Ghost in the Water is unique in that it combines a good mystery story that will appeal to middle grade readers with educational concepts. The book aligns with Common Core standards for science and math. It presents math and science concepts that might be difficult for kids to understand in a way that helps kids to grasp them and see them at work in a practical setting.
I was pleasantly surprised that the book was very interesting and readable despite the distinctive educational focus. I wondered when I read the synopsis how math and science concepts could really be presented smoothly enough to be an integral part of the story without them standing out as “lessons,” interrupting the flow of the book. But the book is a high-interest story that can keep the attention and interest of the kids who are reading it.
In addition to the book, the Science Naturally website has a link to a teacher’s guide for Ghost in the Water. This is a printable PDF file that can be used in a classroom or homeschool as the book is read. The guide is very complete, with over fifty pages of material that can be used in conjunction with the book. The teacher’s guide is considered interdisciplinary because it covers a variety of educational subjects, including history of scientists, language arts, world history, math, science, engineering practices, computer programming, and social studies.
The teacher’s guide is divided into several sections. There is information about its suggested use at the beginning. There is a breakdown, chapter by chapter, of science and math concepts that are covered, and there are many suggested activities, complete with printable pages for students. There is also a page of discussion questions to use after kids have read the book. The guide isn’t a lesson plan guide. The activities are not divided up by what activities to use with each chapter. The guide is set up, primarily, for a team of middle school teachers to use. It is suggested that the teachers of multiple disciplines choose activities on a specific theme to carry out in each of their classes.

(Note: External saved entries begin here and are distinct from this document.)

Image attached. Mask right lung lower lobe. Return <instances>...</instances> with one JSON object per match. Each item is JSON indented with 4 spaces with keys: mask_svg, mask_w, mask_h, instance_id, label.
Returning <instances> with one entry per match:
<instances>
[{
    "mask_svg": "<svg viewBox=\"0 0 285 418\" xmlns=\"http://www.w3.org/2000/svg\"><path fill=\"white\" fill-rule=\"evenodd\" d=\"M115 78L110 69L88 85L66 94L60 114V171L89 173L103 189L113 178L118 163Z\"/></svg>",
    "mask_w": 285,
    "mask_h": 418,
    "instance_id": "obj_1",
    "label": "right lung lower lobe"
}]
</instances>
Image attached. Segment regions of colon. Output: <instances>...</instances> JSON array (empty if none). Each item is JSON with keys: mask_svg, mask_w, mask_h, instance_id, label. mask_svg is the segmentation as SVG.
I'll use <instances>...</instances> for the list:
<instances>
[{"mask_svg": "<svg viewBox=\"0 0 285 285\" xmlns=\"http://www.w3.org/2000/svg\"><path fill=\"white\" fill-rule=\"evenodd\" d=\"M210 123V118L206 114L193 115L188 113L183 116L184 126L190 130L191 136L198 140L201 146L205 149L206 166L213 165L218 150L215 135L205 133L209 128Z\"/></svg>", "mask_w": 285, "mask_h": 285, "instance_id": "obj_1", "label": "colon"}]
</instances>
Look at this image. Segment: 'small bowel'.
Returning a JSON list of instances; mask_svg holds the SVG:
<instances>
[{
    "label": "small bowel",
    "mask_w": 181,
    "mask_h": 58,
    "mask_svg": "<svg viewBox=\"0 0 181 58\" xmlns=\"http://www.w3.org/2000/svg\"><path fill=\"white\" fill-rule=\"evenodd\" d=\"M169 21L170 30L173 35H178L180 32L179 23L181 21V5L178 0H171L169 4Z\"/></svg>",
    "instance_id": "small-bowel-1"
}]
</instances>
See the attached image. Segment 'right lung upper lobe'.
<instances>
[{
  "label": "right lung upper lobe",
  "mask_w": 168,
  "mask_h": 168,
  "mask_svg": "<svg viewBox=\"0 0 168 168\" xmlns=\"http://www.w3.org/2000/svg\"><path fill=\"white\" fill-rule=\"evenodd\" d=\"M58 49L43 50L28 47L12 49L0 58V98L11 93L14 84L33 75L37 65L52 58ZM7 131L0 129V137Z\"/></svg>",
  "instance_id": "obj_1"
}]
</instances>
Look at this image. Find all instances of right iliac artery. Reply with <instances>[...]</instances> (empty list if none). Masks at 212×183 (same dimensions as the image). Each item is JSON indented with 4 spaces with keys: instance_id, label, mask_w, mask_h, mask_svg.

I found that the book doesn’t really flow as a read aloud. It’s interesting and can definitely draw upper elementary and middle school-aged kids into the story, but some books just don’t sound as good when read aloud. There are also puzzle-type clues and codes that are more easily understood if the kids are reading and seeing them for themselves. So I think the book is best read by kids independently.
Although the teacher’s guide is written primarily for school teachers, I found that I could use it in our homeschool in this way. The kids could read the book independently. After they read each chapter, we discussed the chapter to see if they discovered the science and math topics covered. The discussion questions I will save until the end of the book because they don’t go with specific chapters. As the kids are reading through the book, I can pick and choose activities from various subject areas to complete once or twice a week.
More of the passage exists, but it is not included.